(提供された本文)
________________________________________

国内外での拡大が止まらない新型コロナウイルス感染症(画像はイメージです。写真:makaron* / PIXTA)

東洋経済オンラインでは特設ページを設置して、新型コロナウイルス感染症に関するデータを随時更新しています。国内および各都道府県の感染者数、死亡者数、PCR検査人数などの情報を確認することができます。特設ページはこちら(https://toyokeizai.net/sp/visual/tko/covid19/)。

国内外での拡大が止まらない新型コロナウイルス感染症(COVID-19)。厚生労働省の発表では4月14日時点で国内の感染者は7509名となった(武漢からのチャーター便帰国者、および空港検疫での感染者は除く)。

東洋経済オンラインでは2月27日から特設ページを設置し、厚生労働省の報道発表資料から随時データをビジュアライズしてきた。現在では都道府県の感染者数や死亡者数などの情報も確認できる。

________________________________________

(提供された記録)
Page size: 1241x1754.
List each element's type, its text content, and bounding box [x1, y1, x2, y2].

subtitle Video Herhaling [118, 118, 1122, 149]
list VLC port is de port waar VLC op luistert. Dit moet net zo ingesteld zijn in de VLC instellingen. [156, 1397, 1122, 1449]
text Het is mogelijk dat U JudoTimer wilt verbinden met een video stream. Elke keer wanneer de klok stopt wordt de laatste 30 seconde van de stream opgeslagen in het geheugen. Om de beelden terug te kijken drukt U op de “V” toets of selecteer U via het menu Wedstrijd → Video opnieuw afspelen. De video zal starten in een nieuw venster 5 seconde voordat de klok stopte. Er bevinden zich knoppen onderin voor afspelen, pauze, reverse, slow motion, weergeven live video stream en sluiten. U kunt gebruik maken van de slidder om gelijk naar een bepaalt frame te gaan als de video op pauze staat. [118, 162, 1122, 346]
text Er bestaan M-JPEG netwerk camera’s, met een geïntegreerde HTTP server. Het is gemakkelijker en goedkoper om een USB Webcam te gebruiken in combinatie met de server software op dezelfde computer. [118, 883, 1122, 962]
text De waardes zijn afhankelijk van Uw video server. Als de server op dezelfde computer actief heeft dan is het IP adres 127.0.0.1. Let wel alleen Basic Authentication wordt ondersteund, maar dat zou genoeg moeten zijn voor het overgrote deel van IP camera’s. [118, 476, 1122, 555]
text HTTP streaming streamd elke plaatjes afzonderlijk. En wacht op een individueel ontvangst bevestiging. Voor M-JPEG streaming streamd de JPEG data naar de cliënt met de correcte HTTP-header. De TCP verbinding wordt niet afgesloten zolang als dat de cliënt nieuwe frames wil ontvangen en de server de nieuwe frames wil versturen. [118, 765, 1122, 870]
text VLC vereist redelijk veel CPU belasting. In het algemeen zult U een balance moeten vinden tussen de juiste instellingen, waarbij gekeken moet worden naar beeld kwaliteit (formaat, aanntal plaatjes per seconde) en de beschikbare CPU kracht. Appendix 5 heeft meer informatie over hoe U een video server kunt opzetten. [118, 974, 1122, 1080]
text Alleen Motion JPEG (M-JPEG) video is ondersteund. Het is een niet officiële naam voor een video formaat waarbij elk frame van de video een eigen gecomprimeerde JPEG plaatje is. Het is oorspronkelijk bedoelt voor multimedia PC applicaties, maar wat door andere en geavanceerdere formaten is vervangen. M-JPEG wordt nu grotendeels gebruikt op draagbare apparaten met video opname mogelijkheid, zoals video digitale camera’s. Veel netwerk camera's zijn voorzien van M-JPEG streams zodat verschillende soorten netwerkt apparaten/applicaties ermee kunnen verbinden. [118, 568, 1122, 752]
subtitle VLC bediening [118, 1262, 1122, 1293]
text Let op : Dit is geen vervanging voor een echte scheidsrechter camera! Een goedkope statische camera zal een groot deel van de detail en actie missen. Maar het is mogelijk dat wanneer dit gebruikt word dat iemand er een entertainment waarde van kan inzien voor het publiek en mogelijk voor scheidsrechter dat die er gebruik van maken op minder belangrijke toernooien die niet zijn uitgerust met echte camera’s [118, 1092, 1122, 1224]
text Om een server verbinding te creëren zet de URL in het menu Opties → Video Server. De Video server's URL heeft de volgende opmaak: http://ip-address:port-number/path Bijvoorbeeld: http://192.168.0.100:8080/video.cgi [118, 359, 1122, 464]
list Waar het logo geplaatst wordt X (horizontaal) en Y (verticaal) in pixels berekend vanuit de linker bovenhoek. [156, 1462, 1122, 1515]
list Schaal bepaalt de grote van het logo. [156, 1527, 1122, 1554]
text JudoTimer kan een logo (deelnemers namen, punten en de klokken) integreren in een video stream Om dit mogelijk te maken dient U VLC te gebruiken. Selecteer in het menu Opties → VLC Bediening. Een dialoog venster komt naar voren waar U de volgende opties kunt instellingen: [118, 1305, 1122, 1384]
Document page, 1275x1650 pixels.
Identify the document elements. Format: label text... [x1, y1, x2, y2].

________________________________________

(取り組む課題)
**a)** 新型コロナウイルス感染症についての本文によると、厚生労働省の発表で4月14日時点の国内の感染者は何名でしたか。
**b)** 新型コロナウイルス感染症についての本文の続きを、最後の文の後から書いてください。
記録は使わなくてかまいません。

(課題の解答)
**a)** 7509名です。

**b)**
特設ページで国内の感染者数や重症者数、PCR検査人数、年齢別の感染者数、および各都道府県の感染者数や死者数などを確認できる。

感染者は4月に入って増加が加速

国内の感染者数は、上で書いた通り4月14日時点で7509名となった。ここで感染者数とは、症状の有無にかかわらず「PCR検査で陽性が出た人数」を指す。2月からの推移を見ると、3月下旬ごろに一度緩んだ増加率が、ここにきて再び加速しつつあることがわかる。


特設ページからのスクリーンショット。

患者数も同様に加速度を増している。なお、感染者数と患者数の違いがわかりにくいかもしれない。感染者数は上で述べた通り「PCR検査で陽性が出た人の数」だが、患者とはその中で何らかの症状(発熱、咳など)が出ている人を指す。PCR検査はすでにわかっている感染者の濃厚接触者(たとえば感染者の家族など)に行うため、「症状は出ていないけど実は感染していた」というケースがありうる。


特設ページからのスクリーンショット。

ただし、感染者数と患者数の差分がイコール無症状感染者というわけではない。3月下旬ごろから、徐々に「確認中」が増え続けている。4月14日時点では2290名と、感染者全体の3割にのぼる。


新型コロナウイルス感染者における有症状者、無症状者、確認中の推移。インタラクティブなページはFlourishにて確認できる。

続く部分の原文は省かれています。